Experiments with tomato seedlings in 1989 by Harrison and Pickard led to the conclusion that the mechanism was also valid for dicotyledons.
In 1990–1991 Moritoshi Iino in Tokyo made measurements of IAA (auxin) in maize coleoptiles in response to both light and gravity.
He confirmed that auxin was redistributed to the shady or lower side, and that bending occurred progressively as the auxin moved down the coleoptile.
A 1993 report gave evidence that growth rates were changing on both the light and shady sides, as predicted.
Experiments in the late 1990s with radiolabelled IAA (auxin, indole-3-acetic acid) supported the view that auxin synthesized in the tip of the coleoptile was being transported to the bottom side of the coleoptile, causing it to curve upward.

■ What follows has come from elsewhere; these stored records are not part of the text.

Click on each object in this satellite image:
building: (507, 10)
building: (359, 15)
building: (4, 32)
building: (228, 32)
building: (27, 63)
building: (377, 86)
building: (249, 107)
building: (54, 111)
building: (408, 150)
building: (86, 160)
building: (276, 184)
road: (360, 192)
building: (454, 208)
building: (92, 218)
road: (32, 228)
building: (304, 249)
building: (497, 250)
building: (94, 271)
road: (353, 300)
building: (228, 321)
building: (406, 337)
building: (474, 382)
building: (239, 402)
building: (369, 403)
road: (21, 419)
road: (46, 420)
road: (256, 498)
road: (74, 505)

A study of Arabidopsis reported in 2000 showed that basipetal (from the tip) transport of auxin controlled gravitropic responses in the roots of these plants.
One of the main arguments against the Cholodny-Went hypothesis was removed when it was reported in 2003 that even when there was an exogenous source of auxin an endogenous gradient could develop.

However, there are indications that the model is not complete. The auxin gradient may not be relevant to early phases of graviresponse in roots, and it seems that the gravitropic response of shoots only involves local movement of auxin.
Further research into phototropism and gravitropism is now investigating the roles of other plant hormones in the growth process and on the gravitropic and phototropic properties of plants using modern time-lapse photography.
Although it is clear that, at least with roots, auxin plays a major role in gravitropism it seems that other hormones acting with auxin are also involved.
Cytokinin may be an inhibitor of root cap growth that controls early gravitropism in roots.
Ethylene seems to be important in gravitropism in shoots, perhaps affecting sensitivity to auxin or its rate of transport.